Song of Songs, Chapter Three, verses one-five

There seemed to be sufficient interest to go on, and it’s just possible I’ll goad people into actually commenting...

Song of Songs, Chapter Three, verse one: By night on my bed I sought him whom my soul loveth: I sought him, but I found him not.

The first question about the scene we’re entering is whether it’s a dream or it’s actually happening. If you remember, in Chapter Two, our Hunk was looking in through a lattice, calling to the Babe to come away with him. Now, she’s in her bed, searching for her lover. One possible interpretation is that she took him to her bed, and then woke up in the night and he had left. I don’t like that one. Another is that she had been sleeping, dreaming he was there, and then she woke up and found that he wasn’t there (and never had been). A third (which I like best) is that she is describing something in her dream, and that in her dream she was looking for him in the bed.

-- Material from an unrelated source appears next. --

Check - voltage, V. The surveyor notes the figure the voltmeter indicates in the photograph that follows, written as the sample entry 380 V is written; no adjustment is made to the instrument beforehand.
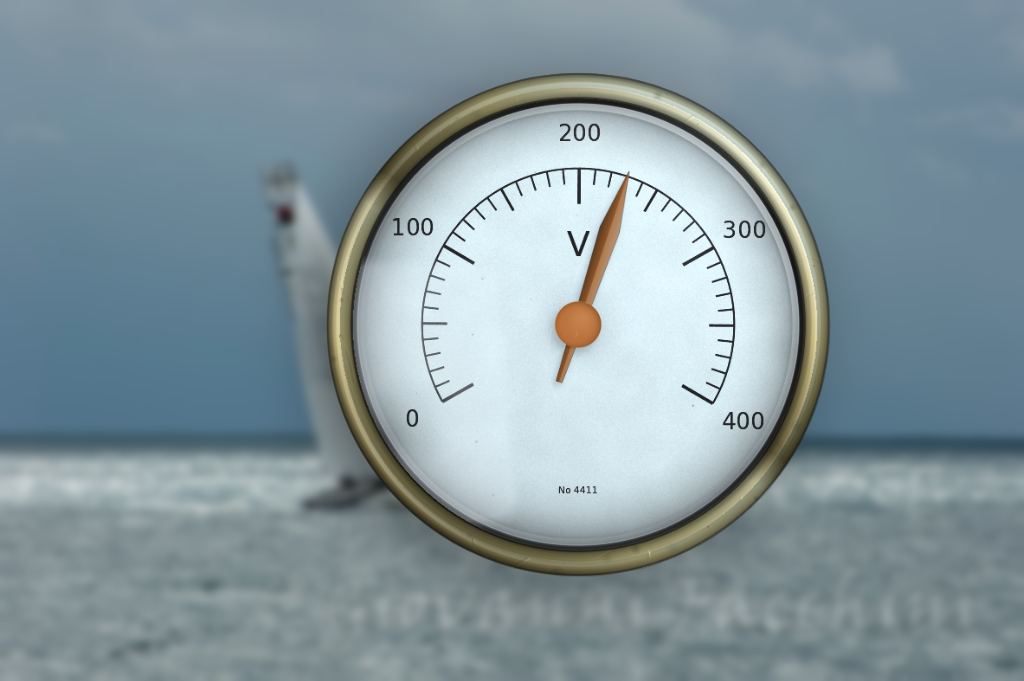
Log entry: 230 V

A fourth, by the way, is that she was masturbating while thinking of him, and was unable to climax, and eventually had to get up and go for a walk to cool off. I don’t think that was directly meant, but I do think that it is deliberately evoked as part of a general sense of heightened sensuality. Again, there’s a temptation to put all of this into one big narrative, and I think that’s a mistake; there are individual vignettes but I’m coming to think of the thing more as a post-Dylan song lyric, where an image can be thrown out simply to heighten the mood. Anyway, I think there’s a tendency when we come across something like this to think “oh, modern audiences have dirty minds, the Scripture couldn’t have meant that.” Actually, I think the Scripture probably has as dirty a mind as I do, and that’s saying something.

And before I go on, just a note: if we keep in our mind the image of the woman on the bed, unable to sleep, filled with thoughts of her love, and then settle the Analogy over it, we’re left with an image I find unsettling but powerful. Do I want the urge to the Divine to be like lust? My own urge to the Divine is much calmer, more intellectual—I do find emotional release in prayer, but the kind of religious ecstasy we’re seeing here is something that I think of as a kind of psychosis, leading more to violence and terror than any positive religious experience. But then, I’m a nerd. It’s also interesting that this kind of intensity bothered the rabbis less as religious than as physical lust.

Chapter Three, verse two: I will rise now, and go about the city in the streets, and in the broad ways I will seek him whom my soul loveth: I sought him, but I found him not.

I think this may work best as part of the dream, although of course there is an erotic charge in the image of the Babe in her nightgown, wandering through the angry streets at dawn, looking for her lovin’ man.

Chapter Three, verse three: The watchmen that go about the city found me: [to whom I said], Saw ye him whom my soul loveth?

One of the things I find dreamlike about this bit is that she doesn’t ask for him by name, just as she’ahavah nafshi, the love of my soul. As if the guards would know who she loves. Also, I’ll just point out again the themes of seeking and seeing.

Chapter Three, verse four: [It was] but a little that I passed from them, but I found him whom my soul loveth: I held him, and would not let him go, until I had brought him into my mother's house, and into the chamber of her that conceived me.

I don’t think this is taking him home to mother; I think this is taking him home to her mother’s bedroom while she is away. I’ll also point out the way that sex is linked both to pleasure and to fertility; the author more than once goes out of his way to throw in a passing reference to fertility, often as if it were an erotic enhancement, which of course it may have been.

Chapter Three, verse five: I charge you, O ye daughters of Jerusalem, by the roes, and by the hinds of the field, that ye stir not up, nor awake [my] love, till he please.

This is the refrain that indicates the end of that sequence, whether it’s a dream sequence or not. It the same refrain as in 2:7 and we’ll find it later in 8:4. It’s possible that it stands as a sort of camera pan across to the clock, discreetly indicating the hot sex that followed the last verse without actually describing it. Or it could just be a refrain, repeated for poetic reasons.

chazak, chazak, v’nitchazek,
-Vardibidian.

3 thoughts on “Song of Songs, Chapter Three, verses one-five

  1. Matt Hulan

    A couple lit-critty comments.

    First of all, I’m inclined to go with interpretation 3, that these verses are describing a dream. The entire scene has changed, from pastoral to urbane. I’m in complete agreement about the guards verse. The “chamber of her that conceived me” I think is womb imagery. There’s certainly some kind of fertility = pleasure thing going on.

    I’m digging the refrain. I’m also thinking that the refrain is one of the linking tools that the compiler is using to make this book act like a congruent work. My opinion, however, is that it was once upon a time several poems/songs and they got put together into this book.

    peace
    Matt

    Reply
  2. Kendra

    I always knew the SoS was sexy, but reading it this way, slow verse-by-verse, it is ever so much sexier than I remembered.